### 本文抜粋:
════════════════

6月から都内の映画館が再開! 映画館によっては新作・旧作入り乱れた編成になっていて、過去の名作ゲイ映画が再上映されるなどしています。そこで、まさに現在上映中の「今がチャンス」な作品から、7月に上映予定の新作ゲイ映画まで、さまざま一気にご紹介いたします。

特集:2020夏のゲイ映画

(トップ画像は映画『ペイン・アンド・グローリー』より) 

6月1日から都内でも映画館が再開!のニュースでもお伝えしたように、約2ヶ月休業していた映画館も再開され、新作旧作入り乱れて上映されています。場内は間隔を空けて座るようになっていたり、マスクの着用が必須となっていたり、予防の対応もしっかりされているところが多いようです。そんな都内の映画館で、現在上映されている作品、これから7月にかけて公開される予定の作品を、まとめてご紹介いたします。なお、7月といえばレインボー・リール東京(東京国際レズビアン&ゲイ映画祭)の季節ですが、今年はコロナ禍の影響で開催が見送られることになりました…残念です。映画観たい欲が高まっている方はぜひ、この特集をご覧いただき、暑い夏を映画館で涼しく楽しみましょう。(2020.6.22)

※なお、ゲイゲームズを目指す水球チームの実話を映画化した『シャイニー・シュリンプス!』が7月公開でお伝えした『シャイニー・シュリンプス!』は、コロナ禍の影響で公開が延期されたそうです。



上映中
J・エドガー

 FBI初代長官ジョン・エドガー・フーバーと彼の右腕だったクライド・トルソンとの40年以上におよぶ愛の物語。『ミルク』の脚本家であるダスティン・ランス・ブラックと名匠クリント・イーストウッド監督がタッグを組み、イーストウッド監督初のゲイ映画、そしてレオナルド・ディカプリオ初のゲイ役ということで話題になった作品です。特にディカプリオが演じる晩年の年老いたジョン・エドガーの姿は、ちょっと衝撃的でもあり、感動的でもあります(レビューはこちら)。約8年ぶりにスクリーンに帰ってきた『J・エドガー』、映画館で観られるのはこれがラストチャンスかもしれません。
 TOHOシネマズ シャンテにて上映中です。

════════════════

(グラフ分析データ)
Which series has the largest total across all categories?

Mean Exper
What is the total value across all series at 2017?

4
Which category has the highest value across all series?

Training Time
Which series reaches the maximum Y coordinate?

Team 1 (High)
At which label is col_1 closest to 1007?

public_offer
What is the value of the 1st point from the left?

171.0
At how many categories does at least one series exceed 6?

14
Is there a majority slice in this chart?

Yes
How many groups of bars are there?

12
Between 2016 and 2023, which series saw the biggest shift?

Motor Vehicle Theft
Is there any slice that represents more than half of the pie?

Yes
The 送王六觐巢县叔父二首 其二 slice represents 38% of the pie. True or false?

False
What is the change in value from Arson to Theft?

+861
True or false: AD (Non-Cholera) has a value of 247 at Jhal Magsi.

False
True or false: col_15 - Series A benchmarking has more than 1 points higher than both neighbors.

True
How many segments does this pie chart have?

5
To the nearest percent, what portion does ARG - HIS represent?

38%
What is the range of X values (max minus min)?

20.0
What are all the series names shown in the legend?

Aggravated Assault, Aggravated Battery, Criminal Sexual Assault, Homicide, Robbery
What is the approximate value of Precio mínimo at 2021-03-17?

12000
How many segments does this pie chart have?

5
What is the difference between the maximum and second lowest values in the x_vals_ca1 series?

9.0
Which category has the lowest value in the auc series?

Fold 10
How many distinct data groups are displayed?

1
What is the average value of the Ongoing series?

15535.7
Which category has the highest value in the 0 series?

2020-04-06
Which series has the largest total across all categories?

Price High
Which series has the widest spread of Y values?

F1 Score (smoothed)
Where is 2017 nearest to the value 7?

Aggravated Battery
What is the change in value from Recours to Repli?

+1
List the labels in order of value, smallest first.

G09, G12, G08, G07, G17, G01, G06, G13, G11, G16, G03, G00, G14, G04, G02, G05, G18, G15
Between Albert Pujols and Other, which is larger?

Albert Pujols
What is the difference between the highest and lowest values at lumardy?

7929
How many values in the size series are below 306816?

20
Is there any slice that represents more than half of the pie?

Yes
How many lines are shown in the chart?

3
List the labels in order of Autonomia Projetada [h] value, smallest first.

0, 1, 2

════════════════

### 課題の指示:
夏のゲイ映画特集の文章を、「FBI初代長官ジョン・エドガ」という言葉があるところから始めて、「ストチャンスかもしれません。」まで書いたら止め、一字も変えずに書き写してください。

### 解答:
FBI初代長官ジョン・エドガー・フーバーと彼の右腕だったクライド・トルソンとの40年以上におよぶ愛の物語。『ミルク』の脚本家であるダスティン・ランス・ブラックと名匠クリント・イーストウッド監督がタッグを組み、イーストウッド監督初のゲイ映画、そしてレオナルド・ディカプリオ初のゲイ役ということで話題になった作品です。特にディカプリオが演じる晩年の年老いたジョン・エドガーの姿は、ちょっと衝撃的でもあり、感動的でもあります(レビューはこちら)。約8年ぶりにスクリーンに帰ってきた『J・エドガー』、映画館で観られるのはこれがラストチャンスかもしれません。